Winnipegger's book drawing from Cree sky lore nominated for Governor General's Award

A Winnipeg author has been nominated for a Governor General's Literary Award for his latest book, which he describes as Narnia meets Cree sky stories.

The Barren Grounds is the first book in a trilogy about two Indigenous foster kids who pass through portal

David A. Robertson is an author based in Winnipeg. His latest book, The Barren Grounds, was nominated for a Governor General's Literary Award earlier this month. (Amber Green)

A Winnipeg author has been nominated for a Governor General's Literary Award for his latest book, which he describes as Narnia meets Cree sky stories.
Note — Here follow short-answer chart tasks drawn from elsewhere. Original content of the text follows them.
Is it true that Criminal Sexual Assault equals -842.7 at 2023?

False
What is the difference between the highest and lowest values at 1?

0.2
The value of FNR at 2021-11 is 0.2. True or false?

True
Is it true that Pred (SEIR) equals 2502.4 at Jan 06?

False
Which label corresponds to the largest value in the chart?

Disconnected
David A. Robertson's The Barren Grounds was nominated in the category of Young People's Literature - Text earlier this month.

This isn't the first time Robertson has been honoured. In 2017, his picture book about the residential school legacy called When We Were Alone, won the $25,000 prize.
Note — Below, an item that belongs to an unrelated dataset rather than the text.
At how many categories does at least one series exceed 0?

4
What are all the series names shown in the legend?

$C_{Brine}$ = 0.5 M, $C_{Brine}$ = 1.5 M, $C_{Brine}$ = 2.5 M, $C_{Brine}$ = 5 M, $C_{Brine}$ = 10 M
"It feels like the first time," Robertson said on CBC Manitoba's Weekend Morning Show on Sunday.

"It's always really, really exciting to be nominated for any award. You know, the GG is a bigger one, so you just you feel a little humbled."
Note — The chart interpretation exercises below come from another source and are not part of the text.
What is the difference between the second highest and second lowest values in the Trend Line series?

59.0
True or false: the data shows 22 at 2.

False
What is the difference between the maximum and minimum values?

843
The Barren Grounds, which is the first book in a trilogy, follows two Indigenous children who are forced away from their families and communities and are brought together in a foster home in Winnipeg.

They each feel disconnected from their culture and each other, and struggle to fit in at school and at their new home. That is, until they pass through a portal into another reality called Askí.

The two children then have to go on a journey with two animals, a community-minded bear and a sassy squirrel, in order to save the world.

Robertson says he was directly influenced by C.S. Lewis's Chronicles of Narnia, but also Cree constellation stories.

Before writing the book, Robertson read the research of Indigenous star lore expert Wilfred Buck, who is a science facilitator at the Manitoba First Nations Education Resource Centre and spoke with him directly.

"The message of [the Cree stories] and the richness of it really stuck with me, and so much so that I decided I needed to adapt it into a novel," he said.

For Robertson, it's not just about creating something new for teenagers to enjoy, it's about passing down important stories.

"It's kind of been fun to take those stories and try to find ways to weave them into a narrative, but also to keep them alive in a different format, in a different way to pass them down to future generations," he said.

"I think it's important to be able to do that because each of the stories has a really important message in the background ... about land stewardship, climate change."

What's coming next?

The Barren Grounds is just the beginning. Robertson has two more books in the series coming down the pipe.

The second book, The Great Bear, is set to be on stands in September, and continues the story of the two foster kids.

"If The Barren Grounds was a Narnia-like, narrative-inspired story, I would say that The Great Bear is more of a Back to the Future-inspired story," Robertson said, referencing the 1985 time travel film starring Michael J. Fox.

The third book in the series is set to come out in the late summer of 2022.